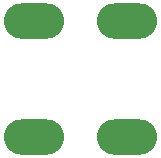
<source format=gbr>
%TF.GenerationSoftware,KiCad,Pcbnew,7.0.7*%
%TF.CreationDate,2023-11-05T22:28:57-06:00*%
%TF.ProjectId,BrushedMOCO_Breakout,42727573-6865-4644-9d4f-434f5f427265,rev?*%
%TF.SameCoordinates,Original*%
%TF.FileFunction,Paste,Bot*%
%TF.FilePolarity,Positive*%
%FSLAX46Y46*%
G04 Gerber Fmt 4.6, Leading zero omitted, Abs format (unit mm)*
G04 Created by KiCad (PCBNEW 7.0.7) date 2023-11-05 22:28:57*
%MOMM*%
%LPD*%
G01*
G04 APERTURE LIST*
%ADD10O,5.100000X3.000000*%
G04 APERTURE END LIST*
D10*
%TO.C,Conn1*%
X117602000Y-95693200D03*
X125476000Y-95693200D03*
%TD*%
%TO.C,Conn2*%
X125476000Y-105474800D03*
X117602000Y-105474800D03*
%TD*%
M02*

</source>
◇ ◇ ◇ ◇ ◇
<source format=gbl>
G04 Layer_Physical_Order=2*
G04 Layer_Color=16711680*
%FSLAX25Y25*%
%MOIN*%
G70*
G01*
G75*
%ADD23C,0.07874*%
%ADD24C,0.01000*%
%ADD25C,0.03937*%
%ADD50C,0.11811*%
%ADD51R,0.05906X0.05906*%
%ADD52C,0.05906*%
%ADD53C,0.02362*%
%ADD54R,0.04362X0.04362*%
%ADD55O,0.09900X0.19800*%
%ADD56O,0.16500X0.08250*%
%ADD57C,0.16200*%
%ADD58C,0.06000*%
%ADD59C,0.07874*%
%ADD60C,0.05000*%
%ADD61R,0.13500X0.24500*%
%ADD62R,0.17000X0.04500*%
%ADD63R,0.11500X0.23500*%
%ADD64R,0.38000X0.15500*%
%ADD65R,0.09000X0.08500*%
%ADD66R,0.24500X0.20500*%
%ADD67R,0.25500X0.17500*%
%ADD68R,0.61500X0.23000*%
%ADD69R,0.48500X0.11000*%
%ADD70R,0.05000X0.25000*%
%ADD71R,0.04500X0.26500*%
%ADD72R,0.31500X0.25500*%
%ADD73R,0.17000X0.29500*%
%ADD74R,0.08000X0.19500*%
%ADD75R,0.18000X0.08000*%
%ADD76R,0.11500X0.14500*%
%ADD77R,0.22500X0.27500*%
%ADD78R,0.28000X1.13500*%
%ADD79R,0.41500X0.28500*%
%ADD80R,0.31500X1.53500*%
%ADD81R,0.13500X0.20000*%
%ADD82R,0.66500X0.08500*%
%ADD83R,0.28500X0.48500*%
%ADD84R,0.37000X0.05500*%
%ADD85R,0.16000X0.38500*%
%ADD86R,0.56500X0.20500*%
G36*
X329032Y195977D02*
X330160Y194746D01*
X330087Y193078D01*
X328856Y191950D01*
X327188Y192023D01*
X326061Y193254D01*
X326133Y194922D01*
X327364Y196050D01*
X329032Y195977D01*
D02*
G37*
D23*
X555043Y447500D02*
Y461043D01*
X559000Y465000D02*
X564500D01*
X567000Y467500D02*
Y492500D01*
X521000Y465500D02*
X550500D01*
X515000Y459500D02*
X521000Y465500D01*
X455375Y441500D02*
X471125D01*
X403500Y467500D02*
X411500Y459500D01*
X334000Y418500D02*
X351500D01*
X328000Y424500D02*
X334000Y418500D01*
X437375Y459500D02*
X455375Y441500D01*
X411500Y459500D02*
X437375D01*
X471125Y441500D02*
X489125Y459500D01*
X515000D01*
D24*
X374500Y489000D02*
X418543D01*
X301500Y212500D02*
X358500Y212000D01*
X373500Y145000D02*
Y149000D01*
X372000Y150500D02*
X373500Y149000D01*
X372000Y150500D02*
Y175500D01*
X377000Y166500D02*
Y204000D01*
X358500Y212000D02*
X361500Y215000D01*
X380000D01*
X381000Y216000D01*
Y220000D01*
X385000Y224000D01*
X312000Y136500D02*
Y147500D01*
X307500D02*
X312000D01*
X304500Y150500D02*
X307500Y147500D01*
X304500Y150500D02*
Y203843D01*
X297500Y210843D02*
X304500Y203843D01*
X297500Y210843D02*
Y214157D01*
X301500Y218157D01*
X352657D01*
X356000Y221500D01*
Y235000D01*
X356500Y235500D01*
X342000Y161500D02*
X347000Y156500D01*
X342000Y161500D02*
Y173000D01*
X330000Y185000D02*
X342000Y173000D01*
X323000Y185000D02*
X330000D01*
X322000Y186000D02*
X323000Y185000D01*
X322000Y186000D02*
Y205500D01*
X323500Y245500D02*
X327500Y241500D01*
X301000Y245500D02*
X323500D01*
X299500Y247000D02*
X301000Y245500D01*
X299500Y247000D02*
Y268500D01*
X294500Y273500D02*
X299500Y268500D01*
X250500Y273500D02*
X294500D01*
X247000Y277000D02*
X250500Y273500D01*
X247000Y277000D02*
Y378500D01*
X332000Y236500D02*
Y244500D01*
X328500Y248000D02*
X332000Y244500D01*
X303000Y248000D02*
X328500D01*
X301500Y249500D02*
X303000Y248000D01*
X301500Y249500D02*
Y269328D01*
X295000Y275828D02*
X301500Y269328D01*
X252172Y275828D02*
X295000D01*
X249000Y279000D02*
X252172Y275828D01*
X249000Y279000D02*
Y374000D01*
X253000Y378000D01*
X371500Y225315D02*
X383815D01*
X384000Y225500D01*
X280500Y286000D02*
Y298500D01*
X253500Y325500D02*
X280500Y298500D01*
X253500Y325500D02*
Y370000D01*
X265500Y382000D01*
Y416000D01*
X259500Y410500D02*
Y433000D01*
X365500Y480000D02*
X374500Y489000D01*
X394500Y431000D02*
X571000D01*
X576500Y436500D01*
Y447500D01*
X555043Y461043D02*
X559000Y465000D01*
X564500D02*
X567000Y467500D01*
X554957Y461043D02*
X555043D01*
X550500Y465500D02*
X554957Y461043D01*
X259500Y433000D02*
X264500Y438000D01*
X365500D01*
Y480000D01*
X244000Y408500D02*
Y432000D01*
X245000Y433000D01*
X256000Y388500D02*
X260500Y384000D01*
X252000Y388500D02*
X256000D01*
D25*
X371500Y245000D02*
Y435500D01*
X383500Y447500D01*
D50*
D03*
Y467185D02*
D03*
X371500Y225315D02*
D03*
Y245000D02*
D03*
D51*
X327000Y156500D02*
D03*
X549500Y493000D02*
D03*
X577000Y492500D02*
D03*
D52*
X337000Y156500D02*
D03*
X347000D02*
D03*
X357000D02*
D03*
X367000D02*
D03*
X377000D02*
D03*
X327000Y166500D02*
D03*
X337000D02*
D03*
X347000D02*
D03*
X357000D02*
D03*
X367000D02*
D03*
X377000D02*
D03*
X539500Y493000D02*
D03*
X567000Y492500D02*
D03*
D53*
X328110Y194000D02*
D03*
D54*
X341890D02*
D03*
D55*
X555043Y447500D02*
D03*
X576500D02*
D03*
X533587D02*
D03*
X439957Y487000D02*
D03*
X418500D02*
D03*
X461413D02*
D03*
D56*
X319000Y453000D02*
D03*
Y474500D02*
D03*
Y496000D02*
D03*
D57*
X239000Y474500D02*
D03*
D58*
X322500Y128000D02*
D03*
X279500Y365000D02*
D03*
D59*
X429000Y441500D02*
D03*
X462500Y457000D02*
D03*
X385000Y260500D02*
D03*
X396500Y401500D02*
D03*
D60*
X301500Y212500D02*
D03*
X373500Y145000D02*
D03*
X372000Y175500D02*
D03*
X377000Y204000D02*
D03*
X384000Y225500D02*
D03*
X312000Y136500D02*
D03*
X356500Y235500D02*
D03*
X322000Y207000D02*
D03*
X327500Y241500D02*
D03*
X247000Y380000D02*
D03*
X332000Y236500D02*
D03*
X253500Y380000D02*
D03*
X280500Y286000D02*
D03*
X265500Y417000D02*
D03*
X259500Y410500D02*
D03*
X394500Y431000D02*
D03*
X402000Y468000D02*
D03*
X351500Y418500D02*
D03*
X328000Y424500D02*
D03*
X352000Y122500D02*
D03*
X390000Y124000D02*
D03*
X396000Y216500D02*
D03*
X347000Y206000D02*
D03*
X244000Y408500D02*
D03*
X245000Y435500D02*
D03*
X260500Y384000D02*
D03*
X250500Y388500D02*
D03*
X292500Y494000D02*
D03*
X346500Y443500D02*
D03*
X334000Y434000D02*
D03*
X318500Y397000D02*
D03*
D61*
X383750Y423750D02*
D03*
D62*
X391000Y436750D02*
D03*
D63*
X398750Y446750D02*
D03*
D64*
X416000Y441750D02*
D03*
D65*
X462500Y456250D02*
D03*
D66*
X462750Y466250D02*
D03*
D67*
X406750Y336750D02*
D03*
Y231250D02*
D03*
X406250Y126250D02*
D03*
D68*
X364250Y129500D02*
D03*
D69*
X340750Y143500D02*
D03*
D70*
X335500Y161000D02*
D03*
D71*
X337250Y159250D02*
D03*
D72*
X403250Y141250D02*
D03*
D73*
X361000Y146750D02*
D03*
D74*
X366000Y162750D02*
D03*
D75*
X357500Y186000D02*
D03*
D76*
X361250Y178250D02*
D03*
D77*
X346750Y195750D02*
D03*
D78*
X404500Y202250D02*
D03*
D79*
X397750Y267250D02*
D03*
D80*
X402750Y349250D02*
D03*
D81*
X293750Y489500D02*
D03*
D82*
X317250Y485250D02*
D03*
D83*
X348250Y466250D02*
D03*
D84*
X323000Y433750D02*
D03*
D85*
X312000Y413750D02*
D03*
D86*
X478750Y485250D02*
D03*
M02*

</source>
◇ ◇ ◇ ◇ ◇
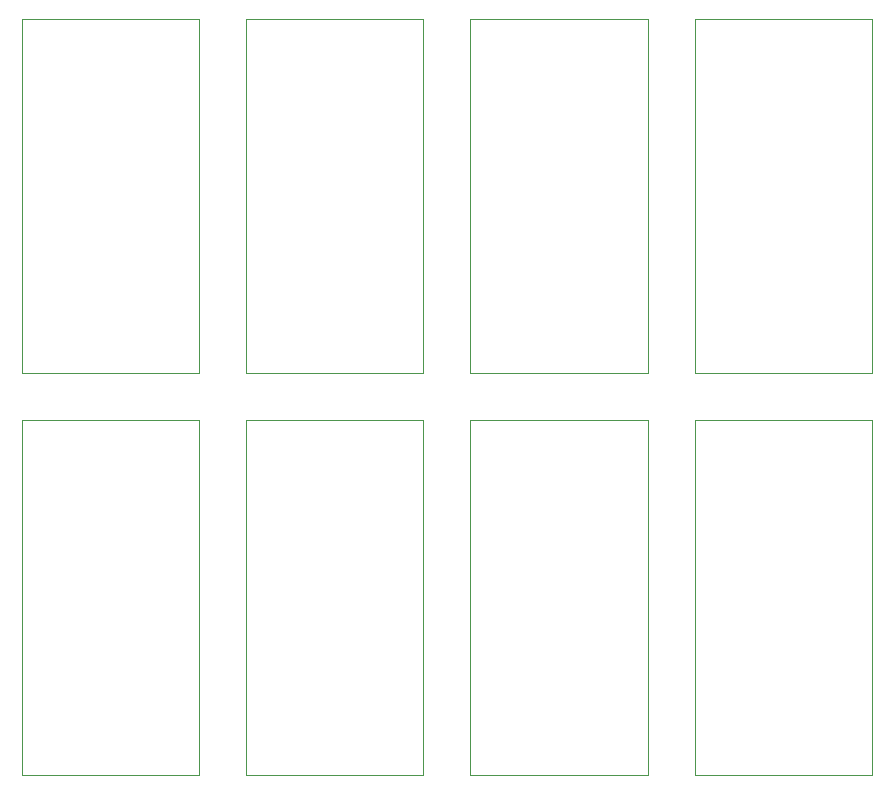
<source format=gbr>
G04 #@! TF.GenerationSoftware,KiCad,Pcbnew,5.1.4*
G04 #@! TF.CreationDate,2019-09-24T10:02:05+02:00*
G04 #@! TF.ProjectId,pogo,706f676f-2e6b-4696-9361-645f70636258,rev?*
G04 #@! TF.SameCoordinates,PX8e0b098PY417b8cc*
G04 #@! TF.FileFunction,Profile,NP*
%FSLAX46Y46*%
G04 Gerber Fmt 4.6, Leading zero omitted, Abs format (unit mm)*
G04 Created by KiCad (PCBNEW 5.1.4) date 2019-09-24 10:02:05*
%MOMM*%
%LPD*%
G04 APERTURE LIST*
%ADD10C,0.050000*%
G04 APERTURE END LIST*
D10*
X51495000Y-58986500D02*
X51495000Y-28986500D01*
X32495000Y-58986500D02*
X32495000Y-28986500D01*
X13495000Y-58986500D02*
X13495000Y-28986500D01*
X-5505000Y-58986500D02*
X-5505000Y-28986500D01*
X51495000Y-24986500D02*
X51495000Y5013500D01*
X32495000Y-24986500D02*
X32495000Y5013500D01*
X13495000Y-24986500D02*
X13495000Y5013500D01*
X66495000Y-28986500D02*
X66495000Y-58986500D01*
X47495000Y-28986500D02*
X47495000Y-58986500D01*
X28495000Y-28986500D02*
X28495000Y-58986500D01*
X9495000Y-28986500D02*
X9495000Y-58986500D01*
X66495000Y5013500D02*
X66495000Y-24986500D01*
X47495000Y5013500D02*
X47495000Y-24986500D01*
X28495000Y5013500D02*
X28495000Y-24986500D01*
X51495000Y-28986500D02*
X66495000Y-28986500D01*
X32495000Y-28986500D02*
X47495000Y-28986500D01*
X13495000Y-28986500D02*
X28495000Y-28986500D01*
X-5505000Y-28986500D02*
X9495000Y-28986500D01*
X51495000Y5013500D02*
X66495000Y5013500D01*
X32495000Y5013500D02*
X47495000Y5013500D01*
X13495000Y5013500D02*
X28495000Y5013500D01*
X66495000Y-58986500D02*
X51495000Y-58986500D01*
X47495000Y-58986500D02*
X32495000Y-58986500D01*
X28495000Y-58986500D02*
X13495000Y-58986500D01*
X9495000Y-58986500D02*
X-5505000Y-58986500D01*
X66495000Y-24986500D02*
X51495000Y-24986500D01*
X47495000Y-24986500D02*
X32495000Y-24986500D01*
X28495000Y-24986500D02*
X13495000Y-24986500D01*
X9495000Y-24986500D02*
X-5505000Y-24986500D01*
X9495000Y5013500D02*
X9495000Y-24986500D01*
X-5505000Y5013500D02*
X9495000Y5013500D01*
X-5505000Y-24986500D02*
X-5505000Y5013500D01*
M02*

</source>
◇ ◇ ◇ ◇ ◇
◆ GOAL OF THE EXERCISE
Extract from the data every line where "KiCad" shows up.

◆ ANSWER TO THE EXERCISE
%TF.GenerationSoftware,KiCad,Pcbnew,7.0.7*%
G04 Created by KiCad (PCBNEW 7.0.7) date 2023-11-05 22:28:57*
G04 #@! TF.GenerationSoftware,KiCad,Pcbnew,5.1.4*
G04 Created by KiCad (PCBNEW 5.1.4) date 2019-09-24 10:02:05*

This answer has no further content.